“When machine learning works at its best, you really don’t see the effort. It’s just so natural. You see the result,” says Harry Shum, the executive vice president in charge of Microsoft’s Technology and Research group.
These days, a game console that understands voice commands, apps that can translate your conversation in real time and a virtual assistant that provides you with the numbers of nearby pizza places are all fact, not fiction.
These systems not only exist but are getting better every day, thanks to improvements in data availability, computing power and a subfield of artificial intelligence called machine learning, in which systems improve as they take in more data.
Microsoft comes up with its new feature, the speech and human recognition. The company's next goal is to improve the engine's robustness so that it can be used in real-life situations such as on crowded city streets or while driving.
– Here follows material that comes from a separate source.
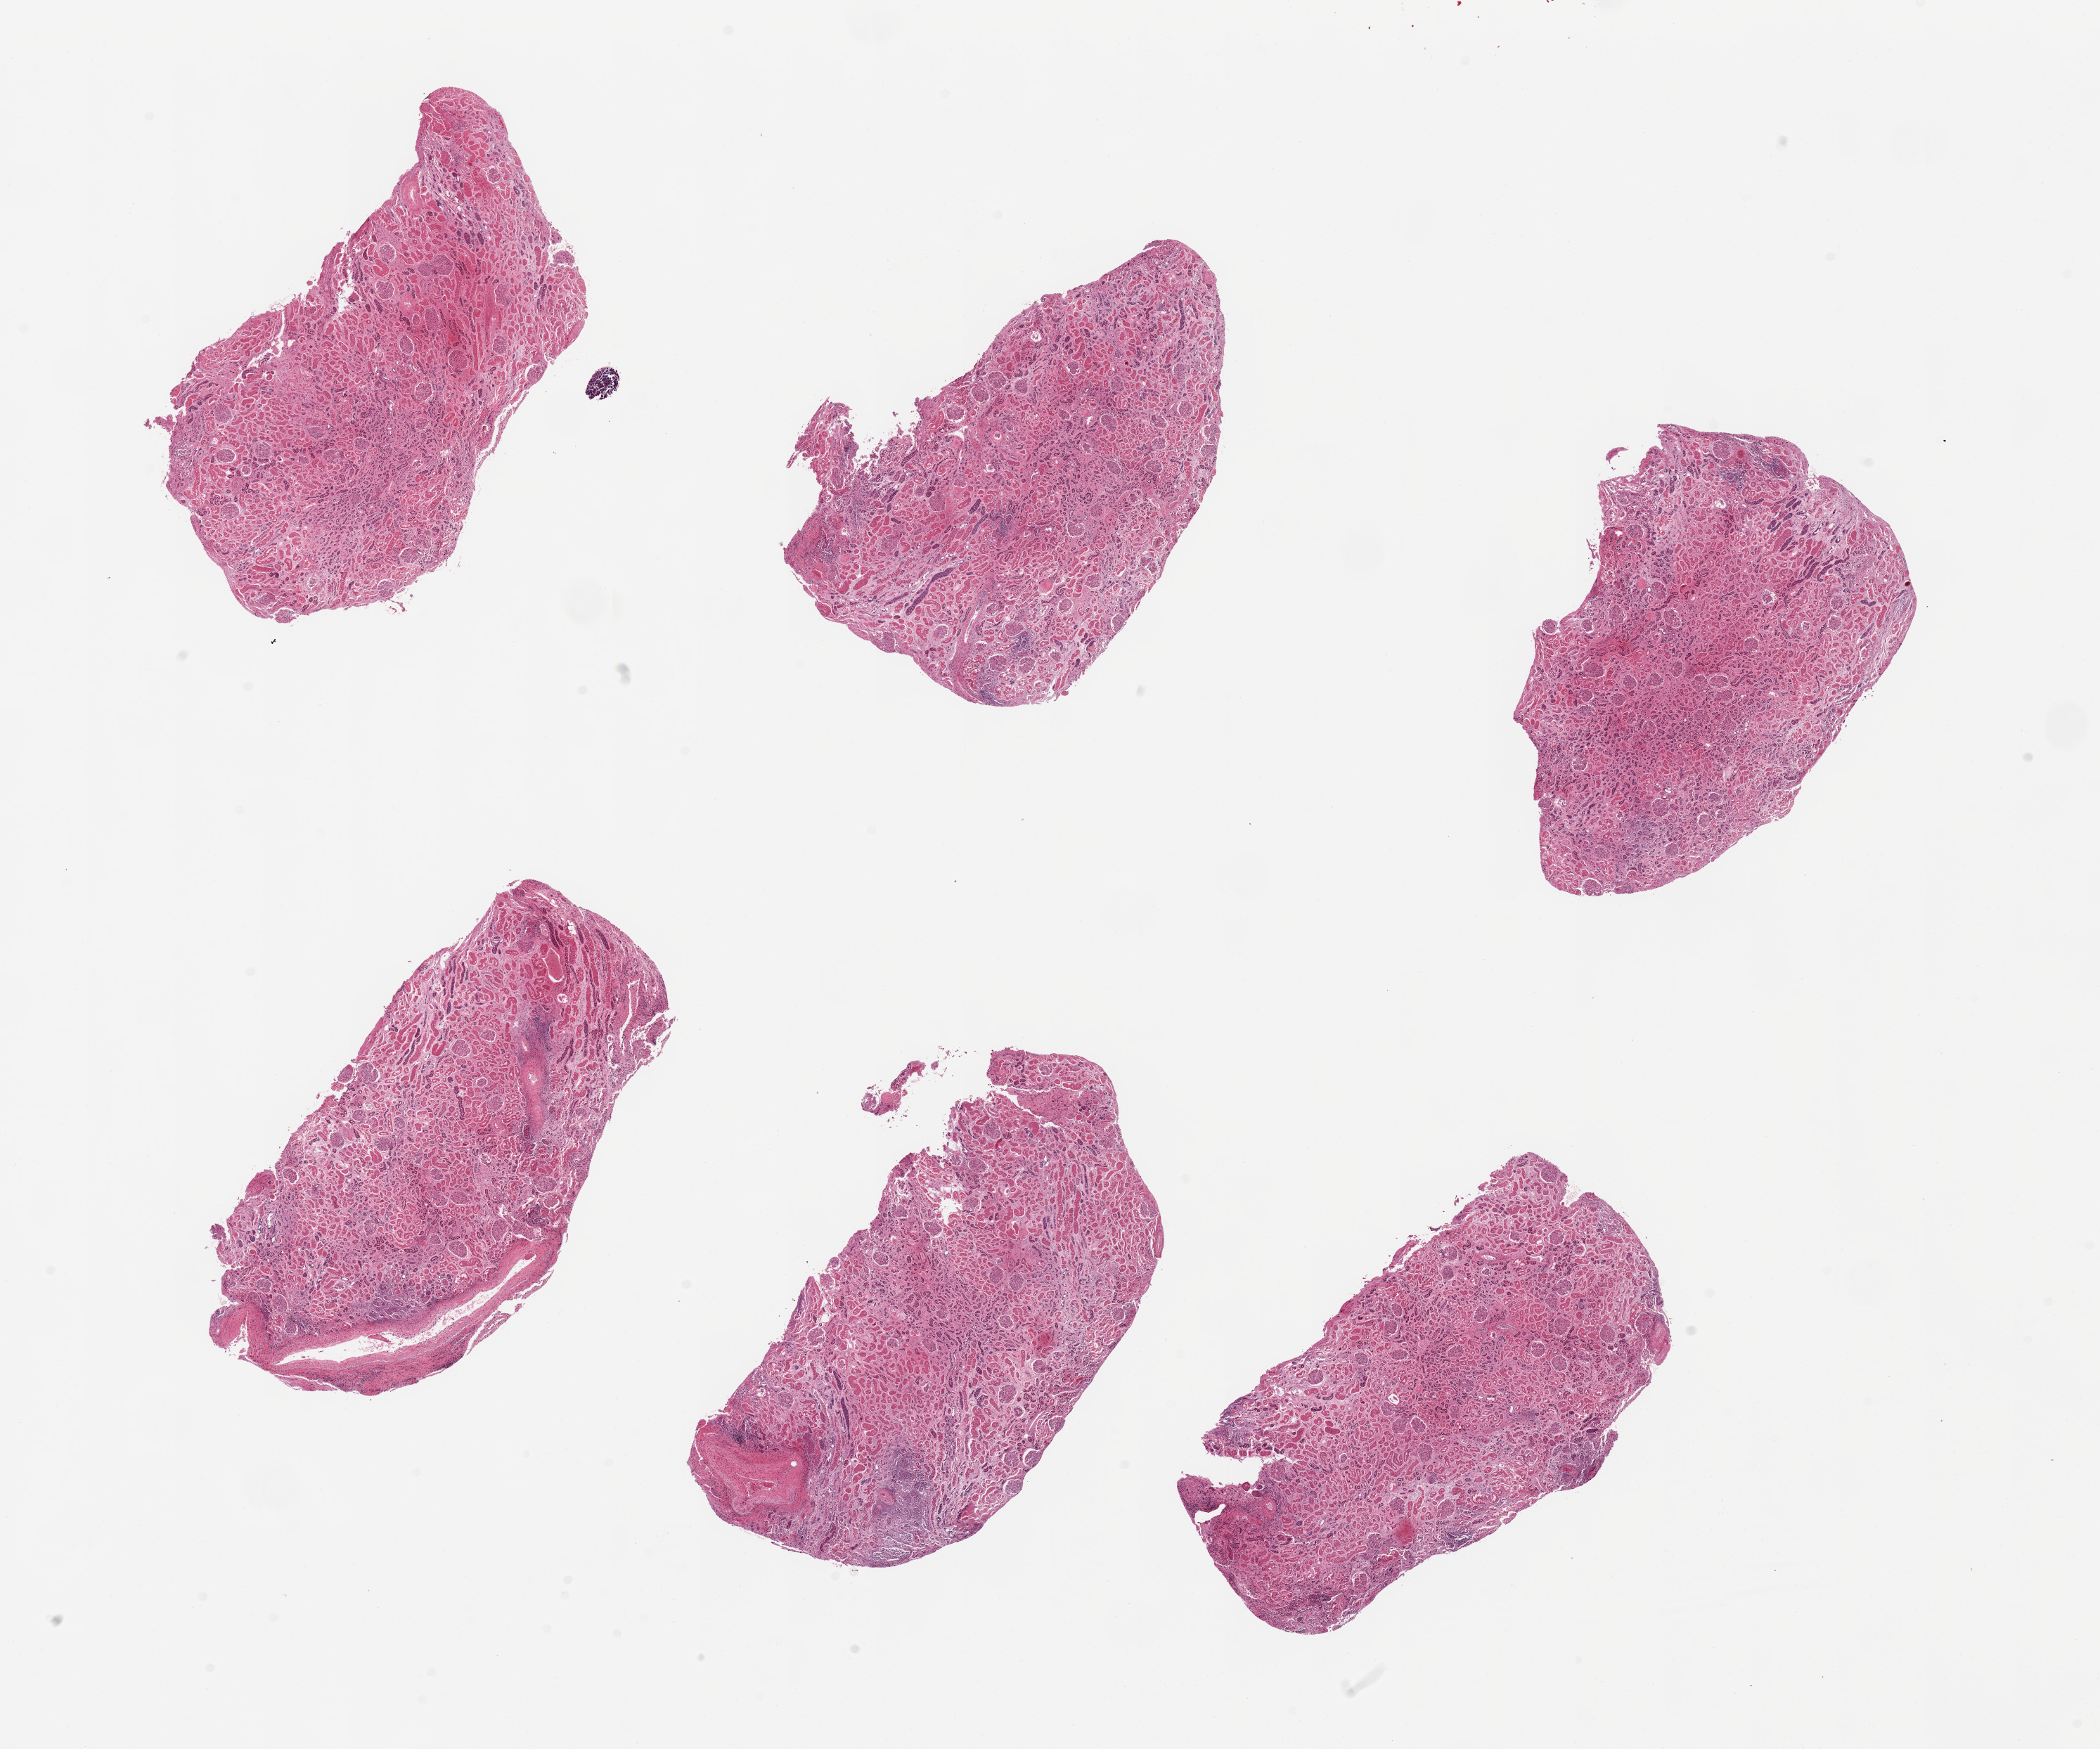
Haematoxylin and eosin whole-slide image — a low-resolution overview of the entire scanned area, about 23.6 x 19.7 mm (slide scanned at 20x); PAXgene-fixed paraffin-embedded (PFPE) section; section of renal cortex (target tissue); tissue donor sample.
Pathologist's review note for this sample: 2 pieces, glomeruli present, all sections, tubules with moderate - marked autolysis.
They also hope to eventually get it to work with multiple users simultaneously.
"We've reached human parity," Xuedong Huang, the Microsoft's chief speech scientist told the company blog. "This is a historic achievement."
Microsoft first used speech and language recognition as well as translating it with Skype using the Skype Translator.
The capacity to carry on a conversation in two or more different languages, and to see the other person's gestures and facial expressions in real time, is one of the several ways in which instant translation is becoming more and more mainstream.
"The language barrier is going to be essentially nonexistent in four years, for the major languages and the major scenarios," said Arul Menezes, who heads the Machine Translation team at Microsoft Research.